There are different file types, with different importance. Ordered by how badly they break the buildbot install when lost:

master-ball

master-ball/l10n-master/changes.pck stores the changes. This file wants to be pruned every now and then, but needs to make sure that the changenumber is kept. Right now, Axel occasionally does:

cd site/master-ball/l10n-master
../scripts/buildbot stop .
python
import pickle
cm = pickle.load(open('changes.pck'))
len(cm.changes)
del cm.changes[:]
cm.parent = None
cm.saveYourself()
^D
# in the shell again
../scripts/buildbot start .

If this file is lost, the change numbers start from scratch, and conflict with the DB. That's fatal, and probably needs manual tweaking of the python file, similar to the above scriplet.

TODO: Find out which built-in buildbot knob might control this for us.

build storage space

In the build data storage space, there are the build generated files. Right now, that's in /mnt/space/builds/l10n-master.

For each builder on each master, there's one python pickle file called builder. That's the buildstatus pickle.

TODO: Find out what happens if this file is lost.

For each build, there's a python pickle file with just the buildnumber as name, 1234. The information in those files is replicated in the SQL storage. Buildbot uses the last of those files to determine the next buildnumber on restart, though, so the latest file needs to be kept.

TODO: Find out how to resurrect if last file is lost.
TODO: Find out which built-in buildbot knob might control this for us.

In addition to the pickle file, there are several log files per step per build. They're named 1234-log-stepname-logname[.bz2], and are (potentially compressed) buildbot log files. They're basically a multiplexed set of streams, with headers, stdout, stderr, and as extension of elmo, json.

The data for all but the compare step is hg checkout and revision state. That data is ending up in the build properties, and thus in the SQL database, too. This data is mostly interesting to debug problems where results are inconsistent with expectations.

If these files are lost, not much information is lost. There's no functional bustage aside of 404 errors when trying to read the actual logs.

The compare-locales step logs are named like '1234-log-moz_inspectlocales[_dirs]-stdio[.bz2], and contain the actual output of compare-locales like which strings in which file are missing or obsolete, which errors were caught. The summary numbers, count of missing, errors, etc are reflected in the SQL database. The detailed results are used both by localizers to find out what to do, and by drivers to assess how badly a localization is lagging, how bad errors are.

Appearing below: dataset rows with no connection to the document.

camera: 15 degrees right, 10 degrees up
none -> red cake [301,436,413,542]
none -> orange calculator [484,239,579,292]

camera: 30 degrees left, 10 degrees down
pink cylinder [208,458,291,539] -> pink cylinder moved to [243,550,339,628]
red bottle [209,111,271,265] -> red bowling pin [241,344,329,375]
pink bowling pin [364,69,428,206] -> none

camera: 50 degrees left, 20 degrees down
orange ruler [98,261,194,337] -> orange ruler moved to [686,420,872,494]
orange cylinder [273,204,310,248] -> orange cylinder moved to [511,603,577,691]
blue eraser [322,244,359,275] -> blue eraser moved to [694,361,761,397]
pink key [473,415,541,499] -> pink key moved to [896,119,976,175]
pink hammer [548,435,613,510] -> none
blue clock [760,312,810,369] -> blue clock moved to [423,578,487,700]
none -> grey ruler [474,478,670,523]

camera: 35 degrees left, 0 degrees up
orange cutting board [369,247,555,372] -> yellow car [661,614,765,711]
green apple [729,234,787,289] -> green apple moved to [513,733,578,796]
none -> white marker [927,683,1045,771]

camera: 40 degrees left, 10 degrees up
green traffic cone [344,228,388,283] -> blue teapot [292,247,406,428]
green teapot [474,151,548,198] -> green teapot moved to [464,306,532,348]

If these files are lost, the compare view can't show the detailed html tree.

Proposal

  • Set buildHorizon in buildbot's config to limit the number of build status pickles to a finite amount of files per builder. Keep logHorizon = None to keep log files in general.
  • Manually prune log files with scripts/cron jobs
    • For compare-locales, keep
    • For other logs, keep a month worth of data
    • When pruning the files, also remove the entries in the DB, so steps will look like not having had any log files ever in the html view.

Looking at the DB, without checking the files, that might cut the amount of files to some 15%.